Suciedad en las calles; civismo ausente

“Si necesitas una señal para usar la papelera, es esta”; “Un chicle tarda en desaparecer cinco años, pensar en la papelera es un segundo”; “Seguro que lo haces sin querer, pero quiere a tu ciudad”; “Suerte es tener un barrio limpio”. Eslóganes y más eslóganes. Todos ellos aparecen en los carteles que el Ayuntamiento de Madrid ha colocado cerca de papeleras y de contenedores de basura. ¿El objetivo? Concienciar a la gente de que tirar desperdicios al suelo y pegar chicles en los bancos está mal.

Dos años después del inicio de la campaña, cuyo coste inicial fue de 233.000 euros, tal y como recoge Vozpópuli, los resultados no parecen excesivamente positivos. Paseaba el otro día por la zona de Imperial cuando vi a un grupo de chavales comiendo patatas fritas y otros aperitivos. Las bolsas acabaron abandonadas a su suerte y a merced del viento y de las suelas de los transeúntes. Junto a los plásticos, pañuelos sucios y otros residuos; adheridas al suelo, vete tú a saber qué inmundicias.

Suciedad en las proximidades de Príncipe Pío.
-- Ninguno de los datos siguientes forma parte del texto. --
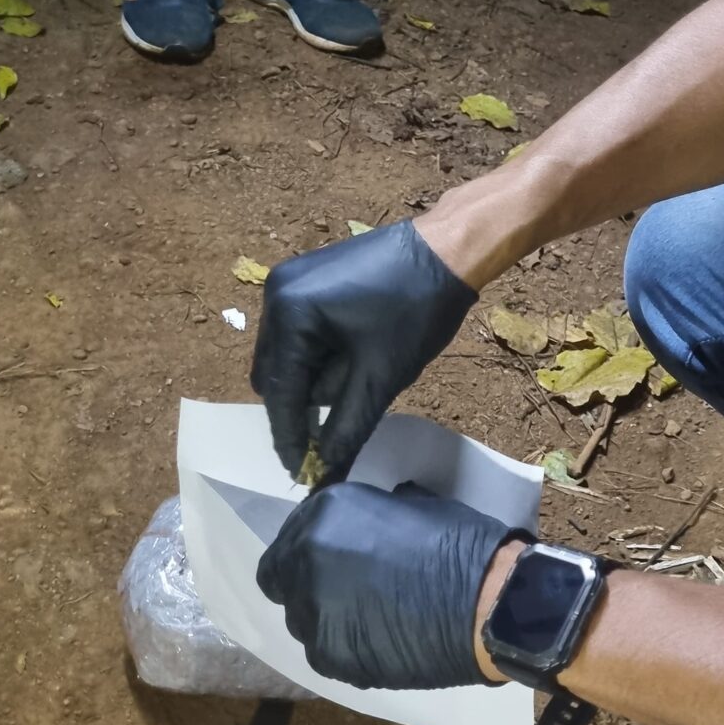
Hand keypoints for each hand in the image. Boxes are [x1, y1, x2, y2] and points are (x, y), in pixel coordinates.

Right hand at [250, 219, 476, 481]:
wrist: (449, 249)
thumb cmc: (417, 310)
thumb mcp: (380, 377)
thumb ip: (346, 428)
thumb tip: (323, 474)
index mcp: (289, 313)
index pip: (279, 393)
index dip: (291, 438)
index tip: (301, 475)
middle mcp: (275, 293)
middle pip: (274, 375)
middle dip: (303, 406)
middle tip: (336, 432)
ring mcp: (288, 282)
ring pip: (286, 356)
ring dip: (314, 380)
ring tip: (358, 382)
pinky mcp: (307, 279)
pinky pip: (299, 333)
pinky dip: (319, 356)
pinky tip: (354, 359)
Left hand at [257, 481, 522, 689]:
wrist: (491, 603)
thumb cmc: (461, 544)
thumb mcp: (410, 506)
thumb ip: (369, 518)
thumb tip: (365, 528)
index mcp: (324, 516)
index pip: (289, 536)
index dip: (309, 548)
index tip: (333, 556)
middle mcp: (306, 563)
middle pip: (282, 580)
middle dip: (308, 582)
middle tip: (346, 589)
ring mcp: (315, 615)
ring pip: (302, 620)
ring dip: (326, 616)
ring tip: (370, 616)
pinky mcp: (332, 658)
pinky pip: (325, 651)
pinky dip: (347, 646)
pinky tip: (381, 639)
Hace unos años tuve la oportunidad de vivir en Japón durante una temporada. Tokio es una ciudad colosal habitada por millones de personas. Sin embargo, las calles permanecen impolutas. ¿Por qué motivo? Principalmente porque hay una conciencia colectiva, el pensamiento de que la vía pública es de todos y de que es necesario mantenerla limpia. En España, en Madrid, en el barrio de Arganzuela, tenemos todavía la mentalidad esa del “ya lo recogerán”, o aquella que dice que “los barrenderos tienen que hacer su trabajo”. El problema es de civismo, indudablemente.

Los servicios municipales pueden funcionar mejor o peor, pero es responsabilidad de cada ciudadano guardar sus residuos y tirarlos en el lugar correspondiente. De la misma forma, los dueños de los perros deben recoger los excrementos y evitar manchar más de lo debido. En un tuit fechado el pasado 2 de noviembre, Manuela Carmena asegura que ve “con mucha alegría” que las quejas por la limpieza hayan disminuido. ¡Cómo estarían las calles antes!

Clara Patiño, residente en la calle Lineo, está de acuerdo con que las avenidas están muy sucias: “Es muy típico de los españoles esa falta de civismo”, comenta. Según Cristina Achau, también residente del barrio, el martes se encontró “tres vómitos sin recoger”. Afirma además que los olores son «horribles».

No he encontrado contenedores llenos a rebosar, la verdad sea dicha. Libre de huelga, los servicios de limpieza trabajan sin cesar para que la basura no se amontone. No obstante, sí detecto infinidad de papeles, plásticos y pegotes en carreteras y vías.

Uno de los cartelas del Ayuntamiento de Madrid

Debemos comprender que vivimos en sociedad y que las normas básicas de convivencia son esenciales. En el fondo es un problema profundo que tiene que ver con la educación. Si los adultos se deshacen de los envoltorios frente a sus hijos, ¿qué harán estos cuando crezcan? Más de lo mismo. Está en nuestra mano vivir en un vertedero o hacerlo en un entorno mucho más sano.